(Records from a data source)
--

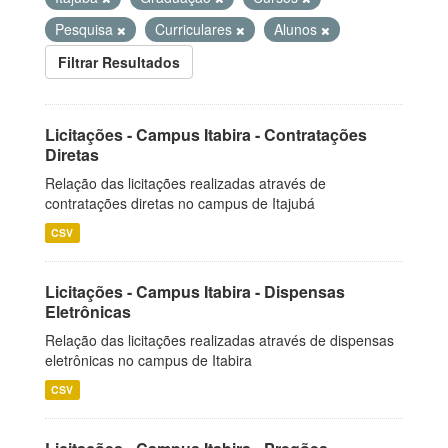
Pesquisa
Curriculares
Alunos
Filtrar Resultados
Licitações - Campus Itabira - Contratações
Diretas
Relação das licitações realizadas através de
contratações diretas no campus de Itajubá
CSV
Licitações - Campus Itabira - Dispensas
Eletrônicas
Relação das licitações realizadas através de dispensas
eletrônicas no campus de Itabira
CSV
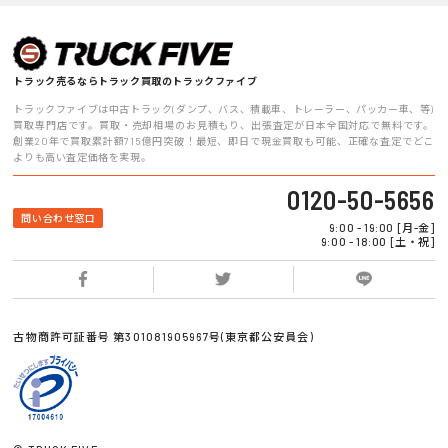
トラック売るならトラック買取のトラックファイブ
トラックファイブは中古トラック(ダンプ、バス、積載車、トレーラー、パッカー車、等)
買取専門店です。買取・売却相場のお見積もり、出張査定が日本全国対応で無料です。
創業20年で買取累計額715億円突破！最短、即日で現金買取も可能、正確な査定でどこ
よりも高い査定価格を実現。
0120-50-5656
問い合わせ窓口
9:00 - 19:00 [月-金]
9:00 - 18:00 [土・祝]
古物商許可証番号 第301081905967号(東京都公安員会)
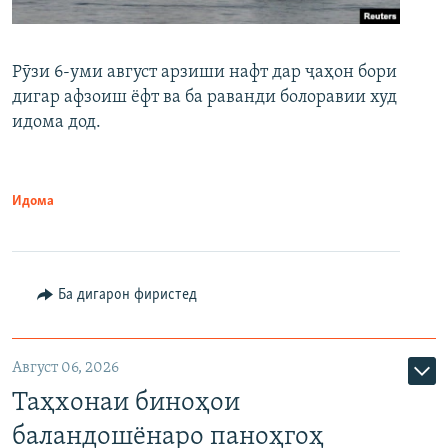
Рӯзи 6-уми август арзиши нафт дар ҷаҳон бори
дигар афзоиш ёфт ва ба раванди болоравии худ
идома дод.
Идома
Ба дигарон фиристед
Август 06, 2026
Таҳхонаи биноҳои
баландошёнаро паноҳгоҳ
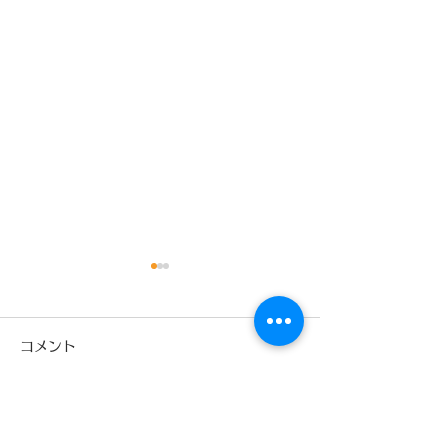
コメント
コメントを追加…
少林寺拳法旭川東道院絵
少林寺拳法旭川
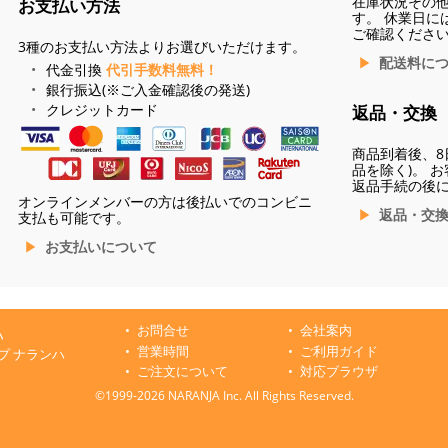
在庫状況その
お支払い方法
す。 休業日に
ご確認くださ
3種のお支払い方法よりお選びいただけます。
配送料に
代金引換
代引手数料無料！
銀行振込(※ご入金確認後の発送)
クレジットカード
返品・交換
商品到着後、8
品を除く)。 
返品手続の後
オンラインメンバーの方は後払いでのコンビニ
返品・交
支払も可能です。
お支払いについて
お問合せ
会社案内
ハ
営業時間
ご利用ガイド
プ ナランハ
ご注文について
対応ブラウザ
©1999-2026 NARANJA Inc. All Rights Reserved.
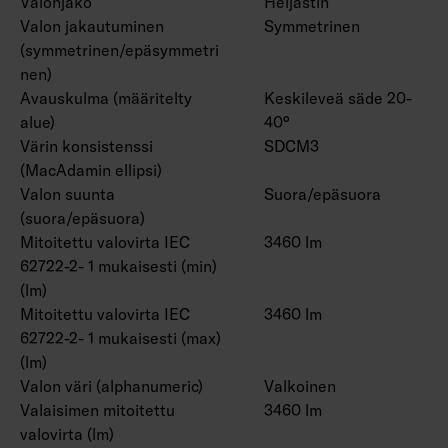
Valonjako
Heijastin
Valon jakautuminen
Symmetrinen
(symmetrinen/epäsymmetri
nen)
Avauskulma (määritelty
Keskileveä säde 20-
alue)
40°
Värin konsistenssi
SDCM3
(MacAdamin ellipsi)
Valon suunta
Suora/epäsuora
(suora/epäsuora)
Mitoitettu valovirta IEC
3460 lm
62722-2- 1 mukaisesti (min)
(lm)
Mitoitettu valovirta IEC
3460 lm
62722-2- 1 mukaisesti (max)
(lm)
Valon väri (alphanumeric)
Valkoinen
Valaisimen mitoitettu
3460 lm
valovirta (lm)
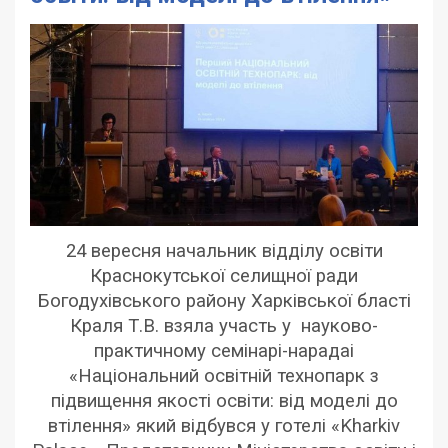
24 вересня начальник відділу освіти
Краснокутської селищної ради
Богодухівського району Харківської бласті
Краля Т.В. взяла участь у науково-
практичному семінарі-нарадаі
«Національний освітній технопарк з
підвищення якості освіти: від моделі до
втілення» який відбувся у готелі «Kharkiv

--

* EXERCISE GOAL:
Considering only the records above, state the number of lines that include the word "realizadas", with nothing added.

* ANSWER SPACE:
2